C’est peut-être sur la suite que le débat peut avoir lieu, s’agissant des locaux remis à la commune comme paiement partiel du prix. En vertu de la notion de contrat mixte (article 23 de l’ordonnance du 23 juillet 2015 applicable à l’espèce) : 

« Lorsque le contrat unique porte à la fois sur des prestations qui relèvent de la présente ordonnance et des prestations qui n'en relèvent pas, la présente ordonnance n'est pas applicable si les prestations ne relevant pas de la présente ordonnance constituent l'objet principal du contrat et si les différentes parties du contrat sont objectivement inséparables. Lorsqu'il n'est pas possible de déterminer l'objet principal du contrat, la présente ordonnance s'applique. »

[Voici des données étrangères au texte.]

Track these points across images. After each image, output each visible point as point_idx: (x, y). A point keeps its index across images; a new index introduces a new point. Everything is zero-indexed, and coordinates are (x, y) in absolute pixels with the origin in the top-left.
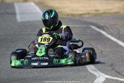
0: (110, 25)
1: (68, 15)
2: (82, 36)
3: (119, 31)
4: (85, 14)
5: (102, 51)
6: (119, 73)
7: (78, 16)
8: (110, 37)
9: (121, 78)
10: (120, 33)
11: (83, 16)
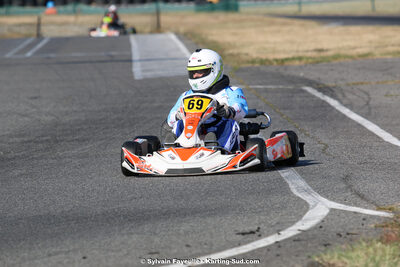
0: (348, 85)
1: (253, 62)
2: (282, 111)
3: (370, 99)
4: (293, 59)
5: (327, 146)
6: (362, 197)
7: (275, 63)
8: (346, 111)
9: (366, 208)
10: (371, 103)
11: (286, 63)
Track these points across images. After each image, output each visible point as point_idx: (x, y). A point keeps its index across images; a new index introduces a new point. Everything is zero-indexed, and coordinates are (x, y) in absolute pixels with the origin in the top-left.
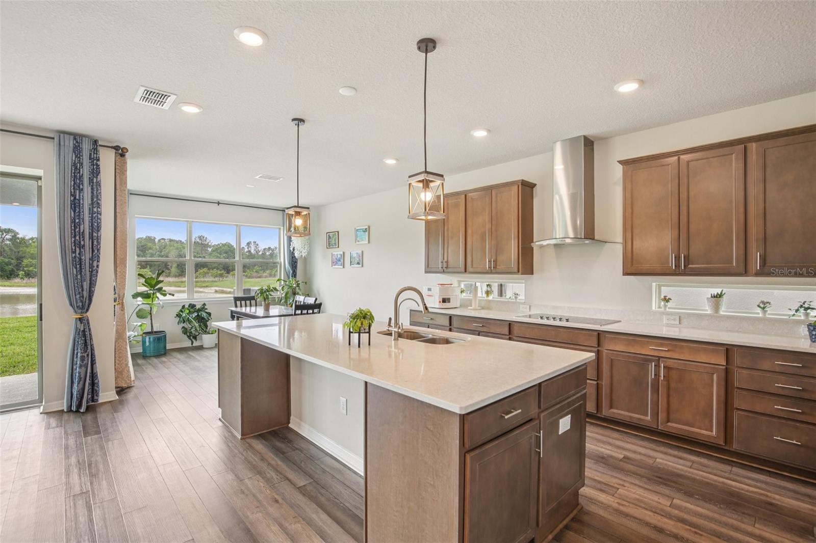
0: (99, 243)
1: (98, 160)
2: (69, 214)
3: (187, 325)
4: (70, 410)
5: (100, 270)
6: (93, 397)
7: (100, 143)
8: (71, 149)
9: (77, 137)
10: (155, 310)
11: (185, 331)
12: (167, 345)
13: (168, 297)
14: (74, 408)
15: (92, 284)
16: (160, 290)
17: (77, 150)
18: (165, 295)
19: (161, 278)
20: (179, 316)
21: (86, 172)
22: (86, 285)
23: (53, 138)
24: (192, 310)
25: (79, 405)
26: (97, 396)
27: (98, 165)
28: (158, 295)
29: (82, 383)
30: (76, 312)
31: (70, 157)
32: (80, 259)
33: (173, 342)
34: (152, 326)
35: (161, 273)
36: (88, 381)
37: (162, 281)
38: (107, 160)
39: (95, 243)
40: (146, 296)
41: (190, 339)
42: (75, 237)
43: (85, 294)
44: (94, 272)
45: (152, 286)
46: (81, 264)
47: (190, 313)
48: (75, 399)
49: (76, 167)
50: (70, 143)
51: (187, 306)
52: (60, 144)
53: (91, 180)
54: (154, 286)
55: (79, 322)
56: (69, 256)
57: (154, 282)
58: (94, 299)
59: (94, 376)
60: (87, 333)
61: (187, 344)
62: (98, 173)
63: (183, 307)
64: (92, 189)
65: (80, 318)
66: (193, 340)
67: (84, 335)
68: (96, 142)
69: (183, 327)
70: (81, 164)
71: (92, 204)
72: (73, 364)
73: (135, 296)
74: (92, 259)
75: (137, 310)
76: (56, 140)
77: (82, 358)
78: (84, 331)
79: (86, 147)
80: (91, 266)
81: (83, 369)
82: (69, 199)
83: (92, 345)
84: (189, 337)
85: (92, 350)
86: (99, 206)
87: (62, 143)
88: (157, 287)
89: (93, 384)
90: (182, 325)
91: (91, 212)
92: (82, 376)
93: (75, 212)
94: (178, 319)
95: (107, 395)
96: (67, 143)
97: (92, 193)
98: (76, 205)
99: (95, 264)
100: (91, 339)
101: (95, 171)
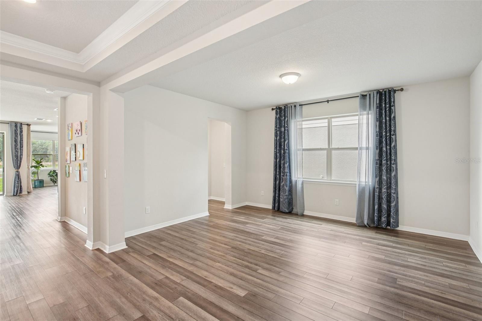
0: (22, 151)
1: (22, 128)
2: (14, 143)
3: (52, 178)
4: (14, 195)
5: (23, 158)
6: (21, 192)
7: (23, 124)
8: (14, 126)
9: (16, 124)
10: (39, 171)
11: (51, 180)
12: (44, 185)
13: (45, 168)
14: (15, 194)
15: (20, 162)
16: (41, 165)
17: (16, 126)
18: (43, 167)
19: (42, 161)
20: (49, 174)
21: (19, 132)
22: (19, 162)
23: (9, 123)
24: (54, 172)
25: (17, 194)
26: (22, 192)
27: (22, 130)
28: (41, 166)
29: (17, 188)
30: (16, 169)
31: (14, 128)
32: (17, 155)
33: (46, 183)
34: (38, 178)
35: (42, 159)
36: (19, 188)
37: (42, 162)
38: (25, 128)
39: (21, 151)
40: (35, 167)
41: (53, 183)
42: (16, 149)
43: (19, 165)
44: (21, 159)
45: (38, 164)
46: (17, 157)
47: (53, 173)
48: (15, 191)
49: (16, 131)
50: (14, 125)
51: (52, 171)
52: (11, 125)
53: (20, 134)
54: (39, 164)
55: (16, 172)
56: (14, 154)
57: (39, 162)
58: (21, 166)
59: (21, 186)
60: (19, 175)
61: (53, 184)
62: (22, 132)
63: (51, 171)
64: (21, 136)
65: (17, 171)
66: (55, 183)
67: (18, 176)
68: (21, 124)
69: (51, 178)
70: (17, 130)
71: (21, 140)
72: (15, 183)
73: (32, 167)
74: (20, 155)
75: (32, 172)
76: (10, 124)
77: (18, 181)
78: (18, 174)
79: (19, 125)
80: (20, 157)
81: (18, 184)
82: (14, 139)
83: (20, 178)
84: (53, 182)
85: (21, 179)
86: (22, 141)
87: (12, 125)
88: (40, 164)
89: (21, 189)
90: (50, 178)
91: (20, 143)
92: (18, 186)
93: (15, 142)
94: (48, 175)
95: (24, 192)
96: (13, 125)
97: (21, 137)
98: (16, 141)
99: (21, 156)
100: (20, 176)
101: (21, 132)
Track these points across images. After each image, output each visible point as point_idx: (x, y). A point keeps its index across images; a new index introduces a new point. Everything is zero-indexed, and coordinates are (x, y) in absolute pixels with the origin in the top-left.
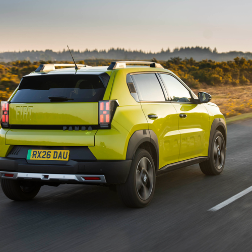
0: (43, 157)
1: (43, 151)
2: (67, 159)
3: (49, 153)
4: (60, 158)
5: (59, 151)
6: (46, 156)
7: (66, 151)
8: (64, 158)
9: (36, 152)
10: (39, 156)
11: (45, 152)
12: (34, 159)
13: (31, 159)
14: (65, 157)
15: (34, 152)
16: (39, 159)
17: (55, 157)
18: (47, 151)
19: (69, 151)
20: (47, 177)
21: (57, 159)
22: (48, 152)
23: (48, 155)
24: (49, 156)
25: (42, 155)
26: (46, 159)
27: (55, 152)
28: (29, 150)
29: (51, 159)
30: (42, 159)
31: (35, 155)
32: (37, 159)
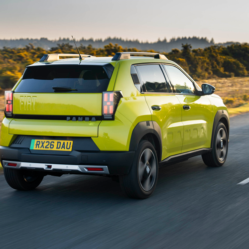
0: (46, 147)
1: (46, 141)
2: (70, 150)
3: (52, 143)
4: (63, 148)
5: (62, 142)
6: (49, 146)
7: (69, 142)
8: (67, 148)
9: (39, 142)
10: (43, 146)
12: (37, 149)
13: (35, 148)
15: (37, 142)
16: (42, 149)
17: (59, 147)
18: (50, 141)
19: (72, 142)
20: (50, 167)
21: (60, 150)
23: (51, 145)
25: (45, 145)
26: (49, 149)
27: (58, 142)
28: (32, 140)
29: (55, 149)
30: (45, 149)
31: (38, 145)
32: (40, 149)
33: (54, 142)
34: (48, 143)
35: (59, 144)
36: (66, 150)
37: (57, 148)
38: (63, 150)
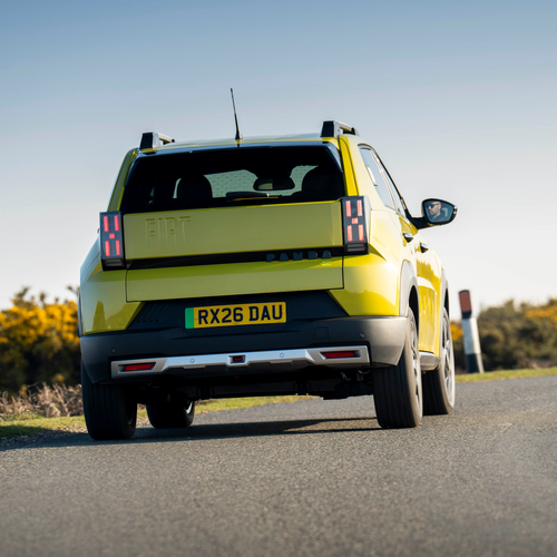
0: (224, 321)
1: (221, 307)
2: (284, 320)
3: (238, 312)
4: (266, 319)
5: (261, 306)
6: (231, 317)
7: (277, 304)
8: (275, 318)
9: (206, 311)
10: (215, 318)
11: (229, 310)
12: (204, 325)
13: (197, 326)
14: (277, 315)
15: (200, 312)
16: (215, 324)
17: (254, 316)
18: (232, 307)
19: (284, 304)
21: (259, 322)
22: (235, 309)
23: (235, 315)
24: (238, 317)
25: (221, 316)
26: (233, 323)
27: (251, 308)
28: (187, 310)
29: (246, 321)
30: (221, 324)
31: (205, 318)
32: (209, 325)
33: (241, 309)
34: (227, 312)
35: (254, 310)
36: (272, 321)
37: (251, 319)
38: (266, 321)
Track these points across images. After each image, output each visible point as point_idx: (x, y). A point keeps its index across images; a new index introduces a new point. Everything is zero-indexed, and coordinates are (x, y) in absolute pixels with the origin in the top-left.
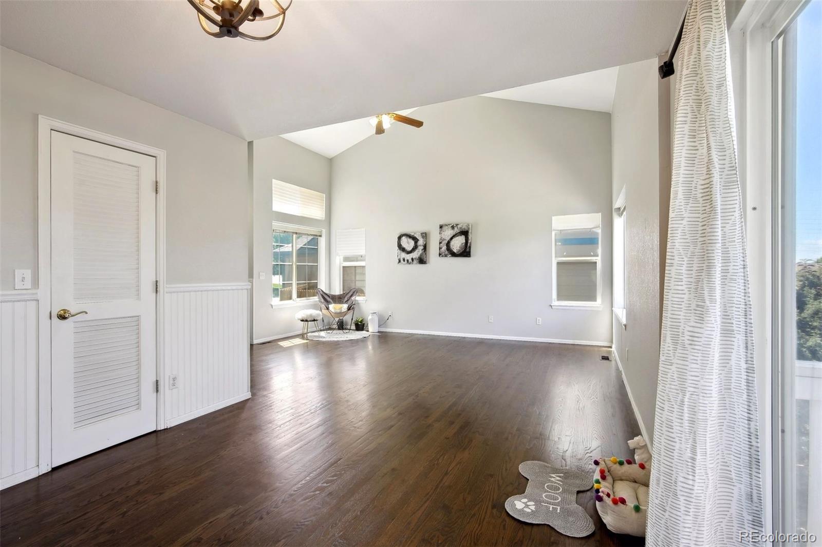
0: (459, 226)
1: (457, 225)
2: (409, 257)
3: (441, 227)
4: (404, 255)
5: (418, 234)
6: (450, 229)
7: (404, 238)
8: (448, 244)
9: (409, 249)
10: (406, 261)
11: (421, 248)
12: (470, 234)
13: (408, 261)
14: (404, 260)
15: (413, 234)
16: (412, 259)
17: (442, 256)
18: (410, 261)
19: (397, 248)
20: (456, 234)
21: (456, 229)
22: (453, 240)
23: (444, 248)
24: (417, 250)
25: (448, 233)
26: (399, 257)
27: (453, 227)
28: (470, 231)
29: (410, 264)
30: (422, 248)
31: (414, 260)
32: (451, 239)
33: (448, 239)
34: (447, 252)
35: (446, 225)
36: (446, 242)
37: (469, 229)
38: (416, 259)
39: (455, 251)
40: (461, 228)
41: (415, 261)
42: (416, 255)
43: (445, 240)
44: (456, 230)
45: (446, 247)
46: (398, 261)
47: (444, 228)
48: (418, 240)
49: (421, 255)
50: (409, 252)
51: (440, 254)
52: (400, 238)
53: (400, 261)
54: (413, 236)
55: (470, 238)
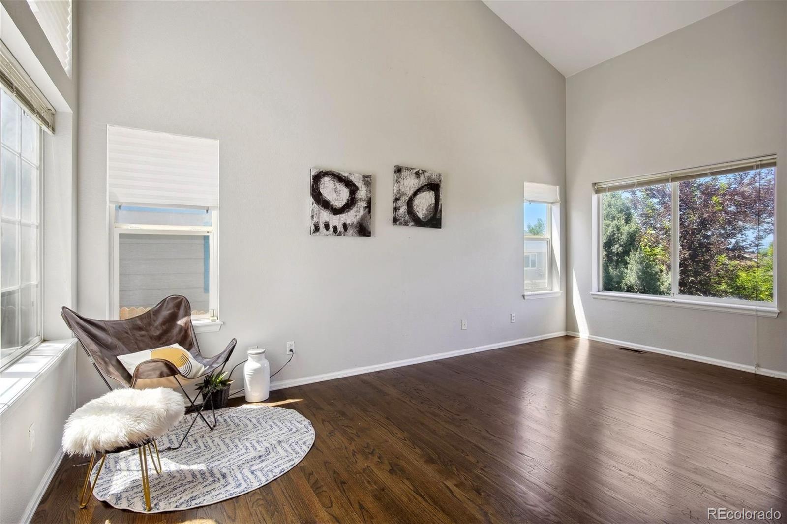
0: (427, 174)
1: (424, 171)
2: (337, 221)
3: (399, 170)
4: (325, 216)
5: (357, 175)
6: (413, 176)
7: (327, 182)
8: (410, 203)
9: (339, 203)
10: (331, 229)
11: (362, 205)
12: (441, 190)
13: (335, 228)
14: (327, 226)
15: (346, 175)
16: (345, 226)
17: (401, 224)
18: (340, 228)
19: (312, 200)
20: (422, 187)
21: (422, 177)
22: (418, 196)
23: (403, 209)
24: (355, 209)
25: (410, 184)
26: (315, 219)
27: (417, 174)
28: (442, 185)
29: (340, 235)
30: (365, 204)
31: (349, 228)
32: (415, 194)
33: (410, 193)
34: (407, 217)
35: (408, 169)
36: (407, 198)
37: (440, 181)
38: (352, 225)
39: (420, 215)
40: (429, 178)
41: (351, 231)
42: (352, 217)
43: (405, 194)
44: (423, 181)
45: (406, 207)
46: (313, 228)
47: (405, 173)
48: (357, 188)
49: (363, 218)
50: (337, 212)
51: (395, 220)
52: (317, 178)
53: (317, 228)
54: (347, 178)
55: (442, 196)
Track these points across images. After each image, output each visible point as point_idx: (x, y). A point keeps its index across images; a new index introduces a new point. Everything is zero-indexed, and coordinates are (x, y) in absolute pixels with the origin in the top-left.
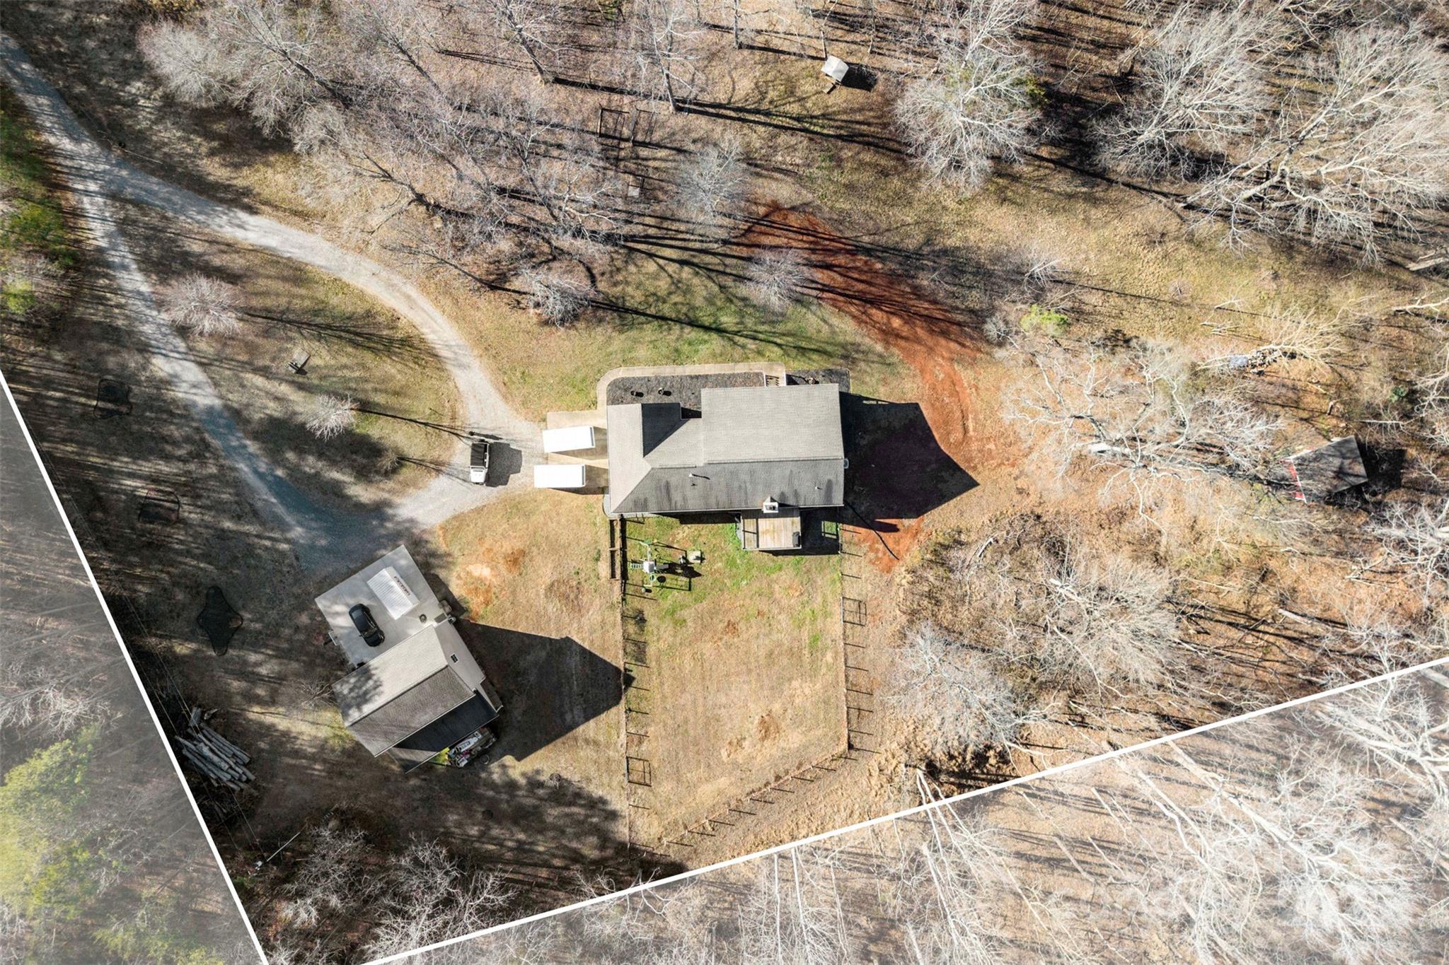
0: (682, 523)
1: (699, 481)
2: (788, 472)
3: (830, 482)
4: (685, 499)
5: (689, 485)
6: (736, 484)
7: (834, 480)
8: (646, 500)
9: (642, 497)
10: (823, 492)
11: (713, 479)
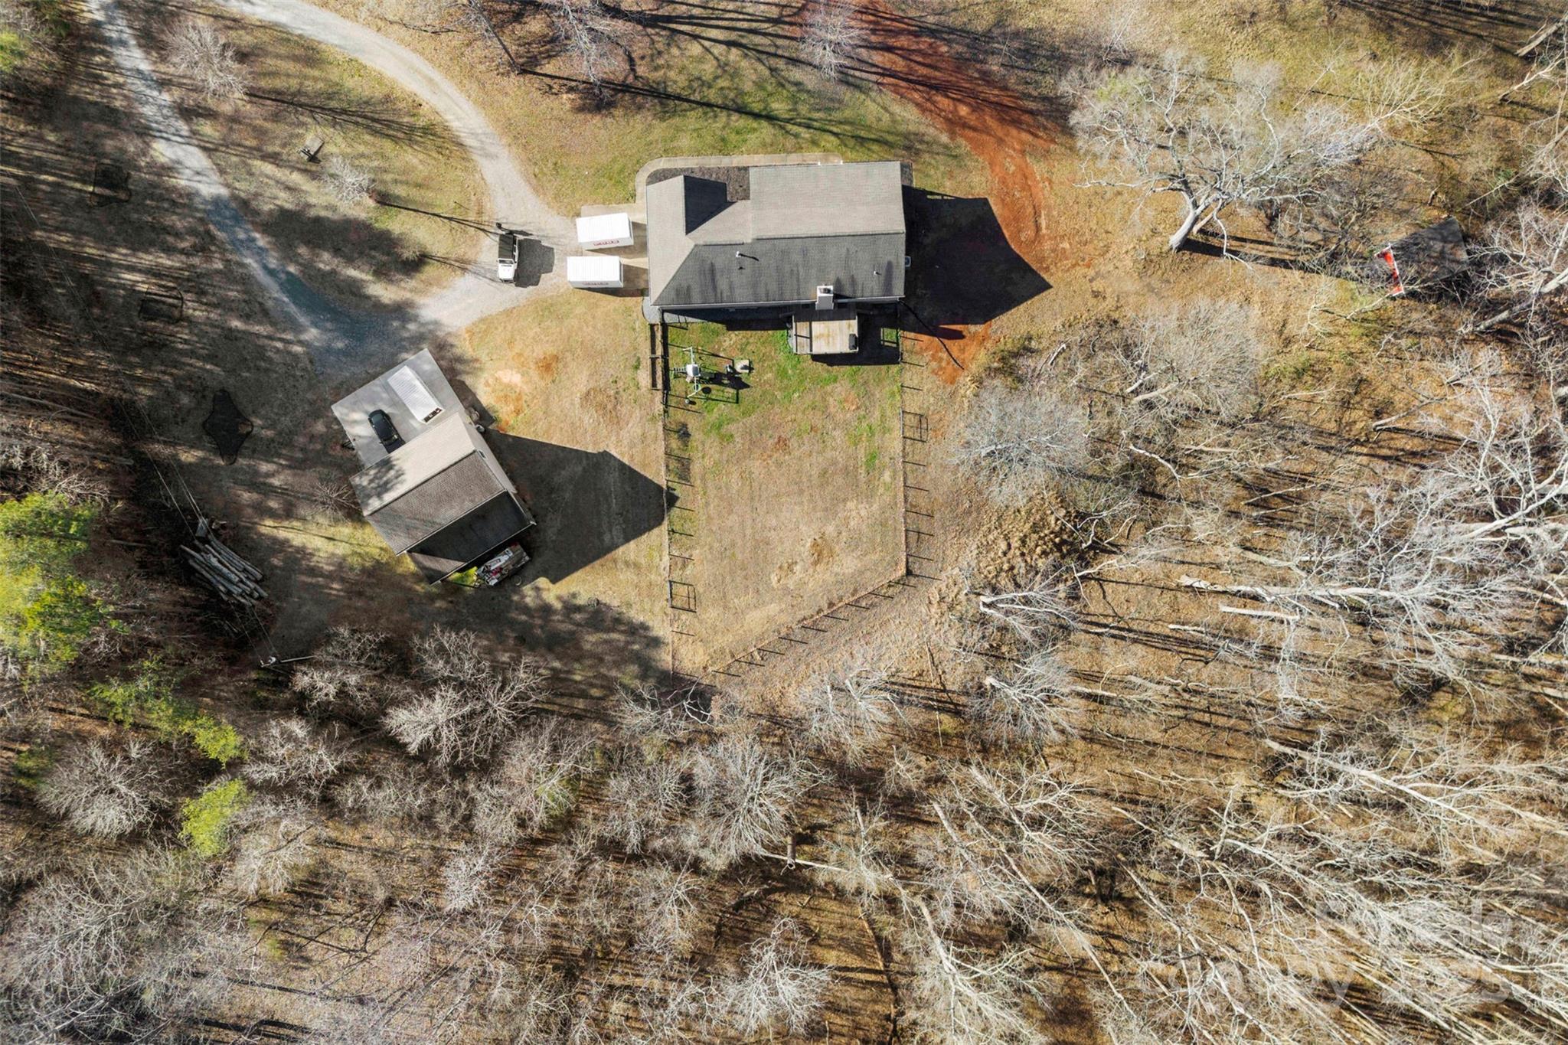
0: (729, 329)
1: (747, 262)
2: (844, 250)
3: (890, 264)
4: (731, 288)
5: (736, 268)
6: (787, 268)
7: (894, 262)
8: (689, 288)
9: (685, 284)
10: (882, 278)
11: (762, 260)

Que l’objet principal ne soit pas la réalisation de travaux répondant aux besoins du pouvoir adjudicateur, on peut en convenir, la Cour s’appuyant sur le fait que, sur un programme de construction de 250 logements collectifs représentant une surface de plancher de 16 350 mètres carrés, seuls 650 mètres carrés correspondait à un local brut et à 17 places de stationnement à remettre à la commune.

C’est sur le caractère objectivement inséparable – ou indissociable comme le Code l’exprime désormais - que l’arrêt pèche par un défaut de motivation et que le raisonnement aurait mérité d’être précisé. Car, à ce compte, tout ensemble immobilier au sein duquel on bâtit un local et/ou des places de parking à remettre à une personne publique sera objectivement indissociable. Sera-ce toujours le cas ?


On rappellera que l’article R 2122-3  autorise la passation de marché sans publicité ni mise en concurrence, pour des raisons techniques, « lors de l'acquisition ou de la location d'une partie minoritaire et indissociable d'un immeuble à construire assortie de travaux répondant aux besoins de l'acheteur qui ne peuvent être réalisés par un autre opérateur économique que celui en charge des travaux de réalisation de la partie principale de l'immeuble à construire ». Certes, il n’est pas question de prestations associées contrairement à l’affaire commentée (et on est en présence d’une acquisition et non d’une vente). On peut se demander si le juge n’aurait pas pu s’en inspirer de manière prétorienne dans l’affaire commentée afin d’éviter la tentation du contournement des textes.

On pourra toujours rétorquer que dans le cadre de l’article R. 2122-3, il n’est pas question de prestations associées contrairement à l’affaire commentée et qu’on est en présence d’une acquisition et non d’une vente. Et c’est effectivement le texte qui est plus exigeant quant à la preuve du caractère indissociable.